Po miesięcznej przerwie
07:59:00
Od ostatniego wpisu minął ponad miesiąc i dokładnie miesiąc temu zaczęłam nową pracę. Po kilku latach przerwy, wróciłam do projektowania i całkiem mi z tym dobrze. Są oczywiście minusy, jak wczesne pobudki i ograniczony urlop, ale poza tym cieszę się bardzo z codziennego kontaktu z "żywym" człowiekiem. Tego mi chyba najbardziej brakowało w ostatnim czasie.

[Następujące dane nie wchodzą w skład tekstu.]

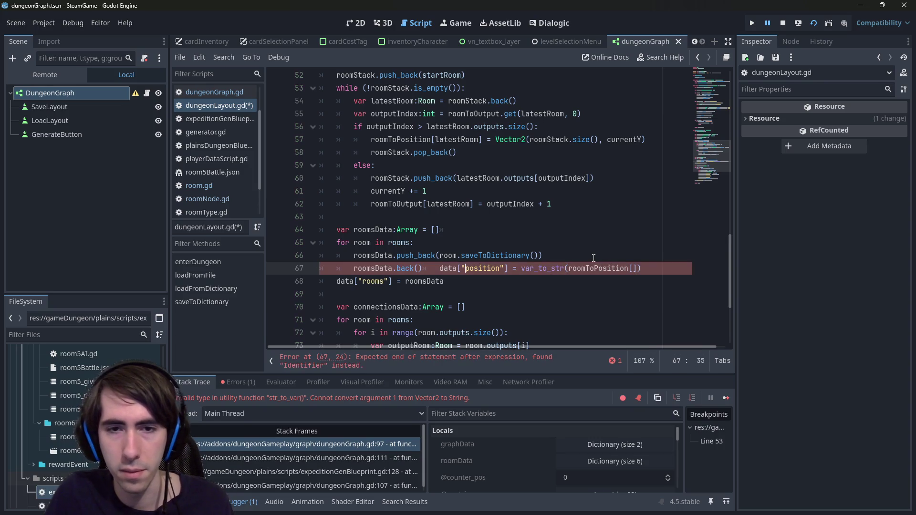
key("ctrl+Left")
key("ctrl+Left")
key("ctrl+Left")
key("BackSpace")
key("BackSpace")
key("BackSpace")
key("BackSpace")
key("BackSpace")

Nie oznacza to jednak, że przestałam blogować i prowadzić sklep. O nie! Tylko musiałam się wdrożyć do nowego trybu życia. Przyznam, że obie te rzeczy trochę zaniedbałam, ale powoli się "ogarniam" i będę się znów tutaj pojawiać w miarę regularnie. Szczególnie, że w zanadrzu czeka kilka zaległych postów, gdyż w naszym mieszkaniu zaszło kilka drobnych zmian, które chciałabym Wam pokazać.
Mijający miesiąc, to nie tylko nowa praca, ale także spotkanie z koleżankami blogerkami w Starachowicach u Izy z Colores De Mi Alma. Relację ze spotkania po BPM2 możecie zobaczyć u Anicji, a niedługo może też u innych dziewczyn.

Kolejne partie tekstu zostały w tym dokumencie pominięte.